# Little Gravity Question

1. Apr 9, 2005

### naren11

Because the rotation of the earth about it's own axis, a point on the equator experiences a centripetal acceleration of 0.034m/s(square). While a point at any of the poles experiences no such acceleration.

1) Show that the true weight of an object (the gravitational force of the object) at the equator is greator than it's apparent weight.

2) If the true weight of a person is 735 N, what is his apparent weight at the equator?

Thank you! :!!)

2. Apr 9, 2005

### quasar987

I love you too, but could you post what work you have done so far? If that includes no calculations, at least post a begining of reasoning or the reason why you don't know how to start this problem. Thx.

3. Apr 9, 2005

### Werg22

The centripal acceleration of the rotation is directed toward the center of the eart, and so for the gravity. So you have add up those two acceleration for an object located on the equator. As for an object on the pole, the centripetal acceleration is inexistent and thus only the gravity acts on it. Go figure.

Last edited: Apr 9, 2005
4. Apr 9, 2005

### Andrew Mason

$$W_{app} = \vec N = mg - F_c = W_{act} - F_c$$

Since $F_c$ is non-zero at the equator (ie it is .034m), apparent weight < actual weight.

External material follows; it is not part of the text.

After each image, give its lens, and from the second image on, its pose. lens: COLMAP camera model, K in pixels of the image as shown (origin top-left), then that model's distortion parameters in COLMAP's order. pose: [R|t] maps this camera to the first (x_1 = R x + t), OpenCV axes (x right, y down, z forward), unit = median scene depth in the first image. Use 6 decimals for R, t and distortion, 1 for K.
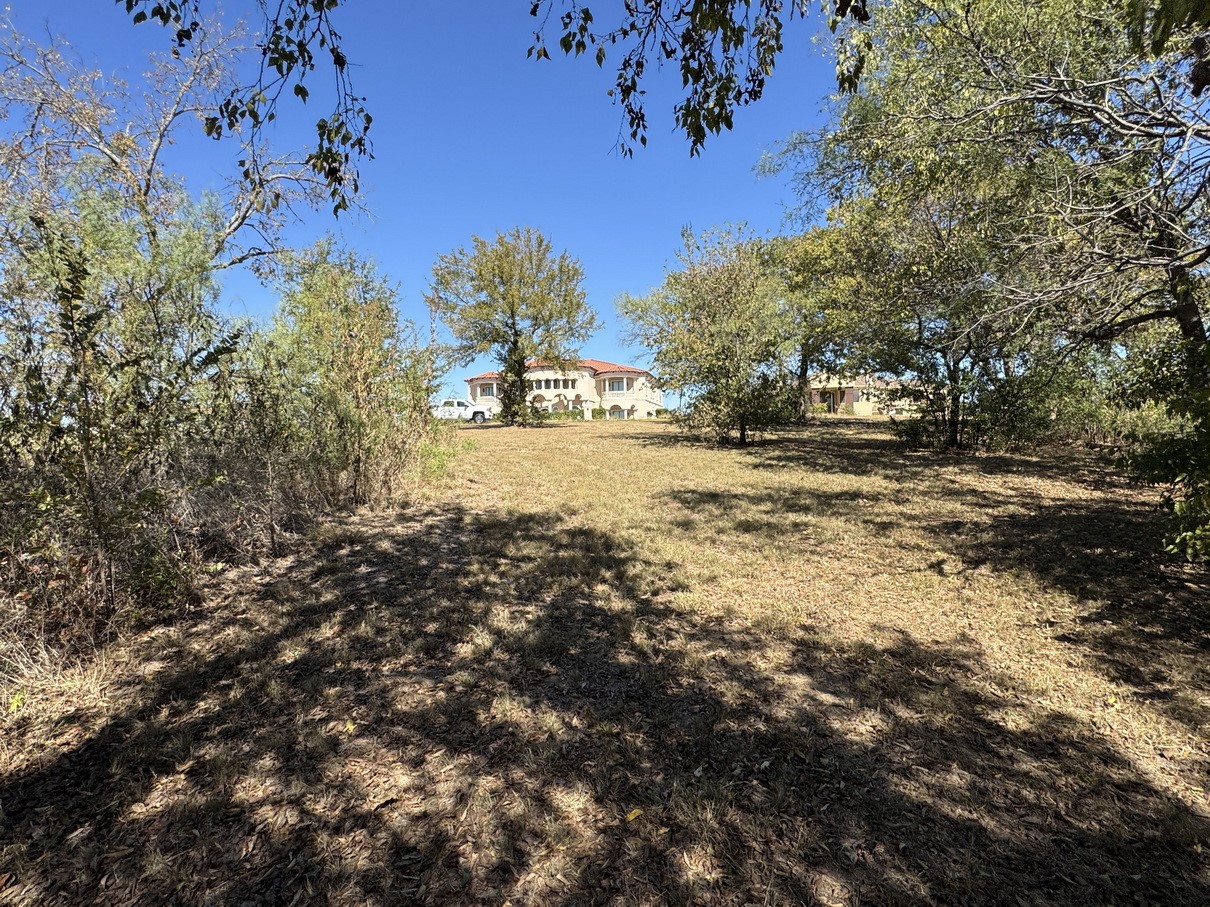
lens RADIAL K [[612.6, 0, 602.3], [0, 612.6, 453.6], [0, 0, 1]] dist [-0.005789, 0.001554]
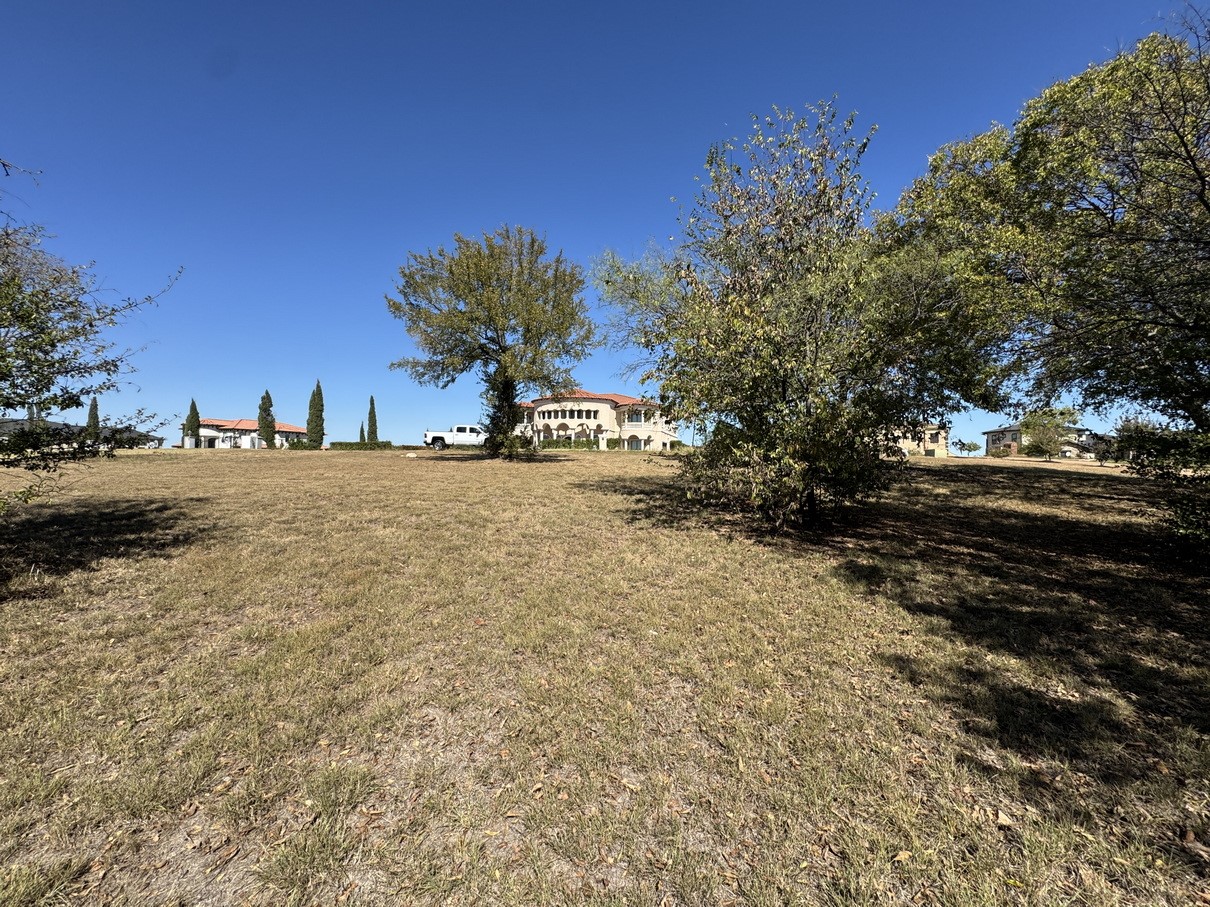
lens RADIAL K [[493.3, 0, 590.2], [0, 493.3, 440.6], [0, 0, 1]] dist [-0.003826, 0.001989]
pose [[0.996271, 0.032884, -0.079769, 0.065218], [-0.037915, 0.997331, -0.062397, -0.055186], [0.077505, 0.065189, 0.994859, 0.554408]]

You just have to work out the centripetal force from the centripetal acceleration.

AM

5. Apr 9, 2005

### HallsofIvy

Staff Emeritus
Welcome to "Physics Forum". Please read the "stickies" about homework help. We expect you to show what you have done and what you know about a problem so that we can give hints to help you without doing the problem for you.

In this problem, note that the "centripetal acceleration" requires force just to keep the person moving with the earth. It subtracts from the gravitational force, not adding to it!

6. Apr 9, 2005

### Werg22

But in that case the question is fallascious... And the force is provided by the earth magma and not gravity.

Last edited: Apr 9, 2005
7. Apr 9, 2005

### Andrew Mason

There are two forces acting on a mass on the surface of the earth (ignoring gravity of sun, moon, etc): earth gravity and the earth's normal force. These forces must sum to the net force, which is the mass multiplied by its actual acceleration.

$$\vec N + \vec F_g = m\vec a$$

What is the net acceleration of the mass? What is the Force of Gravity $F_g$? If you think about that you will be able to tell where the centripetal force comes from.

AM

8. Apr 9, 2005

### Werg22

Yes so Fn+Fg=centripetal force (Fg beeing opposite to Fn and thus being negative). This is just a physical consequence... And so the weight is greater and the equator compared to the one on the pole since the net force on the pole would be 0.

Last edited: Apr 9, 2005
9. Apr 9, 2005

### Andrew Mason

But the measured weight is the Normal force. For any place on the earth, the normal force is mg reduced by the radial component of the centripetal force.

So the measured weight (N) is less than mg at the equator. At the poles it is equal to mg.

AM

10. Apr 9, 2005

### Werg22

Is the earth rotation is due to the fact it is not a perfect sphere and thus gravity causes it to rotate?

11. Apr 9, 2005

### quasar987

Someone correct me if I'm wrong but I'd say earth's rotation is due to the time when the entire solar system was but dust star in rotation. This is when the rotationnal motion was aquired and there has been no reason for it to stop.

On the opposite, the earth is an ellipsoid BECAUSE it rotates. Because the earth is a rotational frame, there is a ficticious force oriented in the direction pointing away from the rotational axis that adds to that of gravity. The earth has shifted its shape in order that its surface be perpendicular in every point to this "corrected" force field. The result is an ellipsoid.

Last edited: Apr 9, 2005
12. Apr 9, 2005

### Andrew Mason

No need to use fictitious forces. You could say that the earth is an oblate spheroid because the earth's spin reduces gravitational pressure at the equator but not at the poles.

This is due to the fact that at the equator, part of the gravitational force(/unit area) is used to provide centripetal acceleration so there is less gravity available to provide pressure. This causes the earth to bulge slightly, causing the earth's surface to extend further from the earth's centre, thereby reducing the gravitational force further, causing a little more bulge, etc. (don't worry, it reaches a limit).

AM

13. Apr 10, 2005

### Werg22

So in fact gravity is responsable of keeping objects in balance with the earth rotation, and thus has to give a centripetal acceleration in order to keep this balance, I'm I wrong?